*What the task requires*
Please format the lines below as a JSON list of strings, with one string per line and blank lines omitted. Leave the pictures out of the list.
===== Exercise data
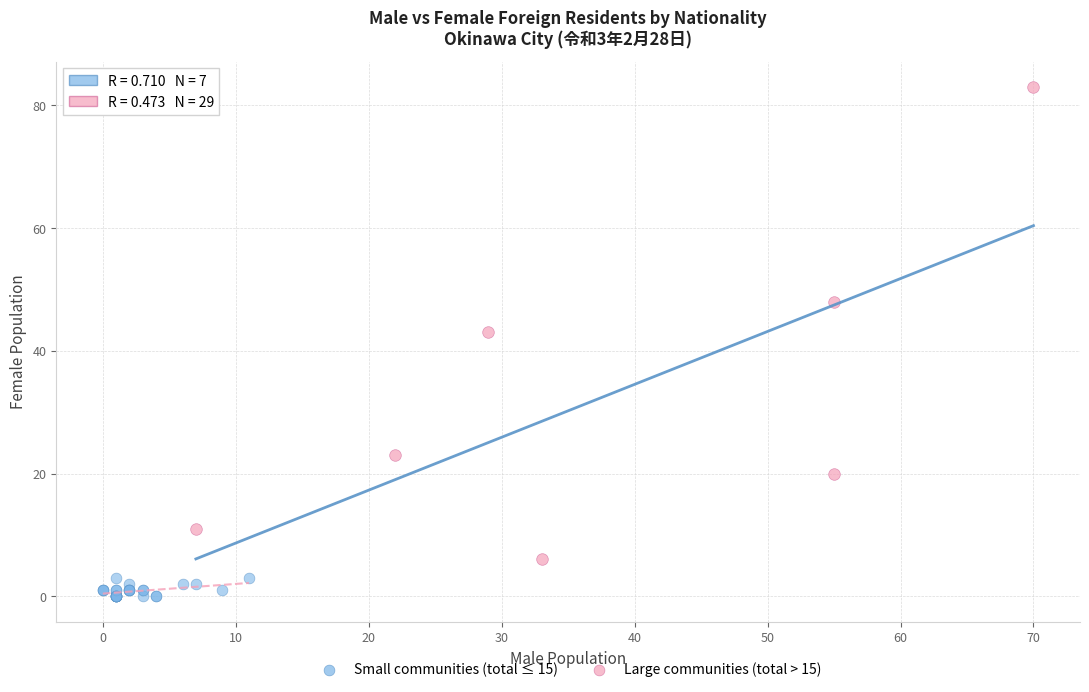

Which series reaches the maximum Y coordinate?

Large communities (total > 15)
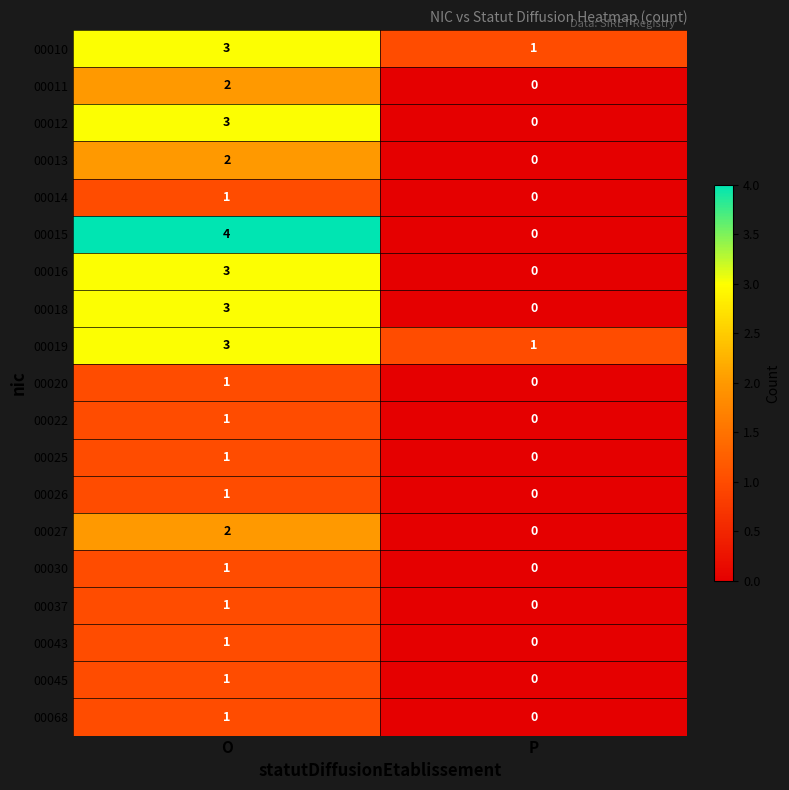

Between O and P, which series saw the biggest shift?

00015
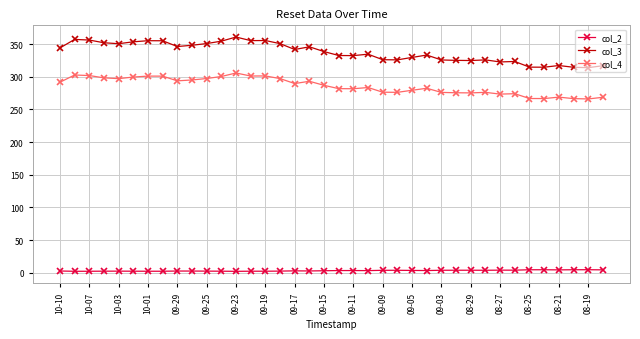

Which series has the widest spread of values?

col_3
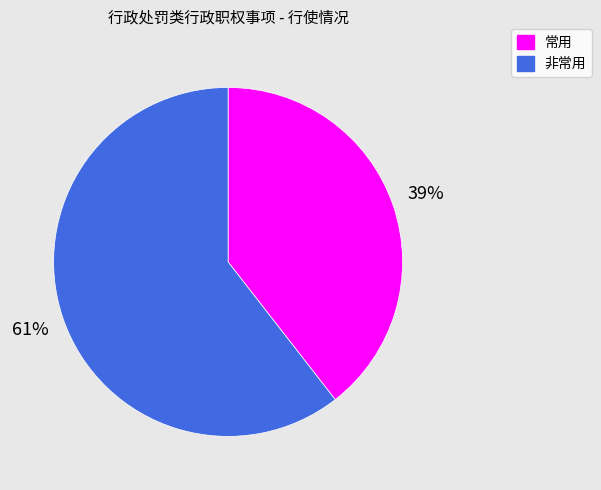

To the nearest percent, what is the average slice percentage?

50%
==========
*Exercise solution*
[
  "Which series reaches the maximum Y coordinate?",
  "Large communities (total > 15)",
  "Between O and P, which series saw the biggest shift?",
  "00015",
  "Which series has the widest spread of values?",
  "col_3",
  "To the nearest percent, what is the average slice percentage?",
  "50%"
]